* [WORK TASK]: What you return should be the complete data below, word for word, with no pictures in it.

Design files in text formats:
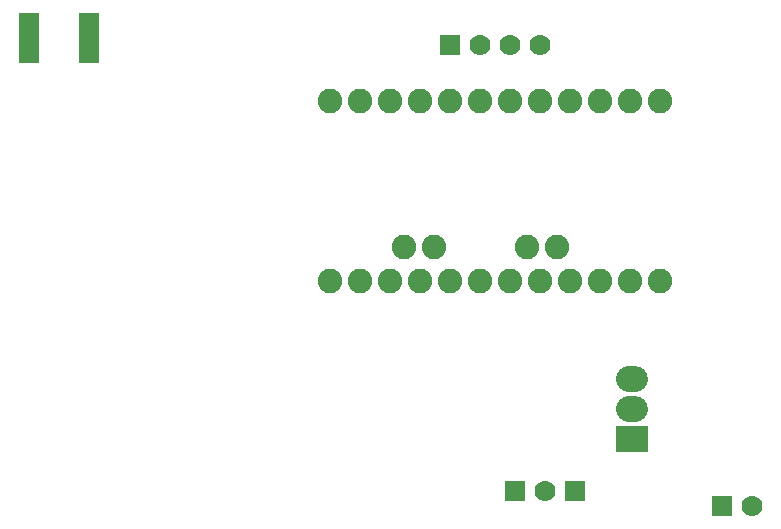
<source format=gbs>
G04 ---------------------------- Layer name :BOTTOM SOLDER LAYER*
G04 EasyEDA v5.7.24, Sat, 01 Sep 2018 15:29:15 GMT*
G04 70d3823de7e84894a96469fe6f11b24c*
G04 Gerber Generator version 0.2*
G04 Scale: 100 percent, Rotated: No, Reflected: No *
G04 Dimensions in inches *
G04 leading zeros omitted , absolute positions ,2 integer and 4 decimal *
%FSLAX24Y24*%
%MOIN*%
G90*
G70D02*

%ADD28C,0.086740*%
%ADD29R,0.070000X0.070000*%
%ADD30C,0.070000*%
%ADD31R,0.068500X0.168500*%
%ADD32C,0.082000*%
%ADD33R,0.106425X0.086740*%

%LPD*%
G54D28*
G01X20761Y5490D02*
G01X20958Y5490D01*
G01X20761Y4490D02*
G01X20958Y4490D01*
G54D29*
G01X18950Y1750D03*
G01X16950Y1750D03*
G54D30*
G01X17950Y1750D03*
G54D31*
G01X2750Y16850D03*
G01X750Y16850D03*
G54D32*
G01X21800Y14750D03*
G01X20800Y14750D03*
G01X19800Y14750D03*
G01X18800Y14750D03*
G01X17800Y14750D03*
G01X16800Y14750D03*
G01X15800Y14750D03*
G01X14800Y14750D03*
G01X13800Y14750D03*
G01X12800Y14750D03*
G01X11800Y14750D03*
G01X10800Y14750D03*
G01X10800Y8750D03*
G01X11800Y8750D03*
G01X12800Y8750D03*
G01X13800Y8750D03*
G01X14800Y8750D03*
G01X15800Y8750D03*
G01X16800Y8750D03*
G01X17800Y8750D03*
G01X18800Y8750D03*
G01X19800Y8750D03*
G01X20800Y8750D03*
G01X21800Y8750D03*
G01X13239Y9880D03*
G01X14239Y9880D03*
G01X18360Y9880D03*
G01X17360Y9880D03*
G54D29*
G01X14800Y16600D03*
G54D30*
G01X15800Y16600D03*
G01X16800Y16600D03*
G01X17800Y16600D03*
G54D33*
G01X20860Y3490D03*
G54D29*
G01X23850Y1250D03*
G54D30*
G01X24850Y1250D03*
M00*
M02*

</source>
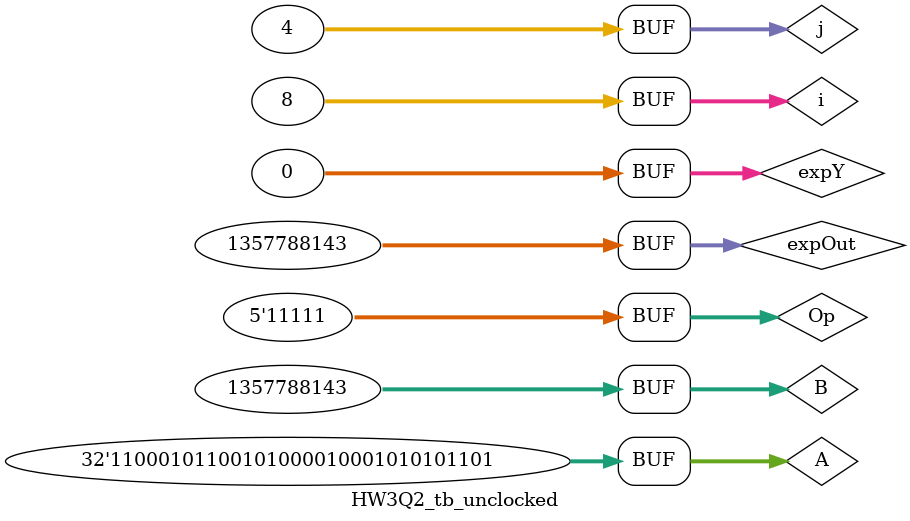
<source format=v>
`timescale 1 ns / 100 ps


//-------------------------------------------------------------------
//-- Testbench module
//----------------------------------------------------------------------
module HW3Q2_tb_unclocked;    
//----------------------------------------------------------------------
//--- constant declarations
//----------------------------------------------------------------------
   localparam  TIME = 10; // defines the wait period.
//----------------------------------------------------------------------                                                                      
//-- signal declarations 
//----------------------------------------------------------------------
	reg [31:0] A;  				// A data input
	reg [31:0] B;  				// B data input
	reg [4:0] Op;  				// OpCode data input
	wire [31:0] Y;  				// Y data output

	integer i, j;  				// define and initialize indexes.
	reg [31:0] expY, expOut;	// define expected Out and Y values
	wire correctness;				// Define a correctness integer 
	integer error_count;			// Define a error_count integer 
  
//----------------------------------------------------------------------
//-- Component instances
//----------------------------------------------------------------------
//-- instantiate the device under test
HW3Q2_unclocked dut    // Device under Test  #(.TIME(10))
	( 
		// Inputs
		.A(A),
		.B(B),
		.Op(Op),
		// Outputs
		.Y(Y)
	);  


//----------------------------------------------------------------------
//-- Test Process
//----------------------------------------------------------------------      

assign correctness = expY == Y ? 1 : 0;

initial
begin
// Begin by initializing all of the inputs to zero/high Z
	A = 32'b0;
	B = 32'b0;
	Op = 5'bZ;
	error_count = 0;
	
	#10
	A = 32'hC59422AD; // Two randomly generated test numbers
	B = 32'h850EE33EF;
	
	for (i=0; i<8; i=i+1) begin // Loop through all upper level op code bits
		for (j=0; j<4; j=j+1) begin // Loop through all lower level op code bits
			Op = {i[2:0], j[1:0]}; // Build the opCode out of the indices
			case (i) // These two case statements build the expected output
				0	: expOut = A;
				1	: expOut = A+B;
				2	: expOut = A-B;
				3 	: expOut = A & B;
				4 	: expOut = A | B;
				5 	: expOut = A + 1;
				6 	: expOut = A - 1;
				7 	: expOut = B;

			endcase
			case (j)
				0	: expY = expOut;
				1 	: expY = expOut << 1;
				2 	: expY = expOut >> 1;
				3	: expY = 0;
			endcase
			#5;
			if(expY != Y) begin // Compare the result to the expected result
				error_count = error_count + 1; // Increment error if result doesn't match expected
			end
			#5;
		end
	end
end


endmodule // of HW3Q2_tb;     


    
</source>
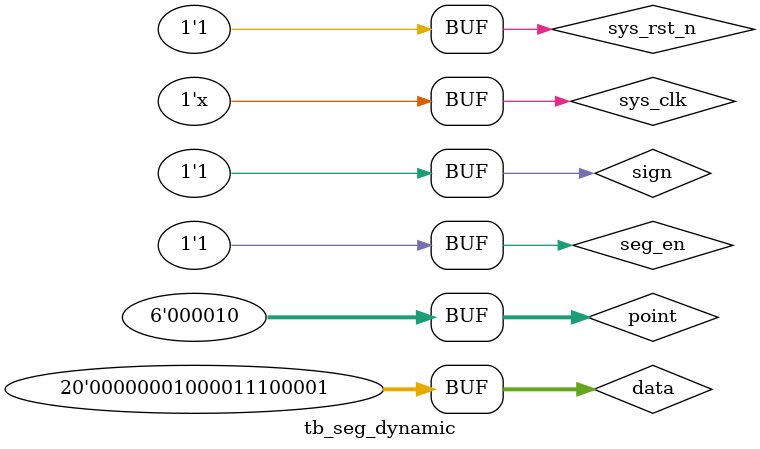
<source format=v>
`timescale 1ns/1ns

module tb_seg_dynamic ();

reg             sys_clk;
reg             sys_rst_n;
reg     [19:0]  data;
reg     [5:0]   point;
reg             sign;
reg             seg_en;

wire    [7:0]   seg;
wire    [5:0]   sel;

initial
    begin
        sys_clk     = 1'b1;
        sys_rst_n   <= 1'b0;
        data        <= 20'd0;
        point       <= 6'b0;
        sign        <= 1'b0;
        seg_en      <= 1'b0;
        #30
        sys_rst_n   <= 1'b1;
        data        <= 20'd4321;
        point       <= 6'b000_010;
        sign        <= 1'b1;
        seg_en      <= 1'b1;
    end

always #10 sys_clk = ~sys_clk;
defparam    seg_dynamic_inst.CNT_MAX = 16'd5;
seg_dynamic seg_dynamic_inst
(
        .sys_clk    (sys_clk),
        .sys_rst_n  (sys_rst_n),
        .data       (data),
        .point      (point),
        .sign       (sign),
        .seg_en     (seg_en),
        
        .seg        (seg),
        .sel        (sel)
);
endmodule
</source>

* [WRITTEN ANSWER]:
<source format=gbs>
G04 ---------------------------- Layer name :BOTTOM SOLDER LAYER*
G04 EasyEDA v5.7.24, Sat, 01 Sep 2018 15:29:15 GMT*
G04 70d3823de7e84894a96469fe6f11b24c*
G04 Gerber Generator version 0.2*
G04 Scale: 100 percent, Rotated: No, Reflected: No *
G04 Dimensions in inches *
G04 leading zeros omitted , absolute positions ,2 integer and 4 decimal *
%FSLAX24Y24*%
%MOIN*%
G90*
G70D02*

%ADD28C,0.086740*%
%ADD29R,0.070000X0.070000*%
%ADD30C,0.070000*%
%ADD31R,0.068500X0.168500*%
%ADD32C,0.082000*%
%ADD33R,0.106425X0.086740*%

%LPD*%
G54D28*
G01X20761Y5490D02*
G01X20958Y5490D01*
G01X20761Y4490D02*
G01X20958Y4490D01*
G54D29*
G01X18950Y1750D03*
G01X16950Y1750D03*
G54D30*
G01X17950Y1750D03*
G54D31*
G01X2750Y16850D03*
G01X750Y16850D03*
G54D32*
G01X21800Y14750D03*
G01X20800Y14750D03*
G01X19800Y14750D03*
G01X18800Y14750D03*
G01X17800Y14750D03*
G01X16800Y14750D03*
G01X15800Y14750D03*
G01X14800Y14750D03*
G01X13800Y14750D03*
G01X12800Y14750D03*
G01X11800Y14750D03*
G01X10800Y14750D03*
G01X10800Y8750D03*
G01X11800Y8750D03*
G01X12800Y8750D03*
G01X13800Y8750D03*
G01X14800Y8750D03*
G01X15800Y8750D03*
G01X16800Y8750D03*
G01X17800Y8750D03*
G01X18800Y8750D03*
G01X19800Y8750D03*
G01X20800Y8750D03*
G01X21800Y8750D03*
G01X13239Y9880D03*
G01X14239Y9880D03*
G01X18360Y9880D03*
G01X17360Y9880D03*
G54D29*
G01X14800Y16600D03*
G54D30*
G01X15800Y16600D03*
G01X16800Y16600D03*
G01X17800Y16600D03*
G54D33*
G01X20860Y3490D03*
G54D29*
G01X23850Y1250D03*
G54D30*
G01X24850Y1250D03*
M00*
M02*

</source>
<source format=v>
`timescale 1 ns / 100 ps


//-------------------------------------------------------------------
//-- Testbench module
//----------------------------------------------------------------------
module HW3Q2_tb_unclocked;    
//----------------------------------------------------------------------
//--- constant declarations
//----------------------------------------------------------------------
   localparam  TIME = 10; // defines the wait period.
//----------------------------------------------------------------------                                                                      
//-- signal declarations 
//----------------------------------------------------------------------
	reg [31:0] A;  				// A data input
	reg [31:0] B;  				// B data input
	reg [4:0] Op;  				// OpCode data input
	wire [31:0] Y;  				// Y data output

	integer i, j;  				// define and initialize indexes.
	reg [31:0] expY, expOut;	// define expected Out and Y values
	wire correctness;				// Define a correctness integer 
	integer error_count;			// Define a error_count integer 
  
//----------------------------------------------------------------------
//-- Component instances
//----------------------------------------------------------------------
//-- instantiate the device under test
HW3Q2_unclocked dut    // Device under Test  #(.TIME(10))
	( 
		// Inputs
		.A(A),
		.B(B),
		.Op(Op),
		// Outputs
		.Y(Y)
	);  


//----------------------------------------------------------------------
//-- Test Process
//----------------------------------------------------------------------      

assign correctness = expY == Y ? 1 : 0;

initial
begin
// Begin by initializing all of the inputs to zero/high Z
	A = 32'b0;
	B = 32'b0;
	Op = 5'bZ;
	error_count = 0;
	
	#10
	A = 32'hC59422AD; // Two randomly generated test numbers
	B = 32'h850EE33EF;
	
	for (i=0; i<8; i=i+1) begin // Loop through all upper level op code bits
		for (j=0; j<4; j=j+1) begin // Loop through all lower level op code bits
			Op = {i[2:0], j[1:0]}; // Build the opCode out of the indices
			case (i) // These two case statements build the expected output
				0	: expOut = A;
				1	: expOut = A+B;
				2	: expOut = A-B;
				3 	: expOut = A & B;
				4 	: expOut = A | B;
				5 	: expOut = A + 1;
				6 	: expOut = A - 1;
				7 	: expOut = B;

			endcase
			case (j)
				0	: expY = expOut;
				1 	: expY = expOut << 1;
				2 	: expY = expOut >> 1;
				3	: expY = 0;
			endcase
			#5;
			if(expY != Y) begin // Compare the result to the expected result
				error_count = error_count + 1; // Increment error if result doesn't match expected
			end
			#5;
		end
	end
end


endmodule // of HW3Q2_tb;     


    
</source>
<source format=v>
`timescale 1ns/1ns

module tb_seg_dynamic ();

reg             sys_clk;
reg             sys_rst_n;
reg     [19:0]  data;
reg     [5:0]   point;
reg             sign;
reg             seg_en;

wire    [7:0]   seg;
wire    [5:0]   sel;

initial
    begin
        sys_clk     = 1'b1;
        sys_rst_n   <= 1'b0;
        data        <= 20'd0;
        point       <= 6'b0;
        sign        <= 1'b0;
        seg_en      <= 1'b0;
        #30
        sys_rst_n   <= 1'b1;
        data        <= 20'd4321;
        point       <= 6'b000_010;
        sign        <= 1'b1;
        seg_en      <= 1'b1;
    end

always #10 sys_clk = ~sys_clk;
defparam    seg_dynamic_inst.CNT_MAX = 16'd5;
seg_dynamic seg_dynamic_inst
(
        .sys_clk    (sys_clk),
        .sys_rst_n  (sys_rst_n),
        .data       (data),
        .point      (point),
        .sign       (sign),
        .seg_en     (seg_en),
        
        .seg        (seg),
        .sel        (sel)
);
endmodule
</source>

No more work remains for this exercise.